_Records_.
---+---
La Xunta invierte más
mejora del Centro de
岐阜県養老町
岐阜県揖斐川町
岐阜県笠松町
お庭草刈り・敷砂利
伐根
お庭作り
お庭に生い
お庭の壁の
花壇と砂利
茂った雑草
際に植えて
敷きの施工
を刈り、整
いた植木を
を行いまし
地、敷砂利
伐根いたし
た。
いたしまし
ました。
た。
---+---
Every line of the material is to be transcribed exactly.

La Xunta invierte más
mejora del Centro de
岐阜県養老町
岐阜県揖斐川町
岐阜県笠松町
お庭草刈り・敷砂利
伐根
お庭作り
お庭に生い
お庭の壁の
花壇と砂利
茂った雑草
際に植えて
敷きの施工
を刈り、整
いた植木を
を行いまし
地、敷砂利
伐根いたし
た。
いたしまし
ました。
た。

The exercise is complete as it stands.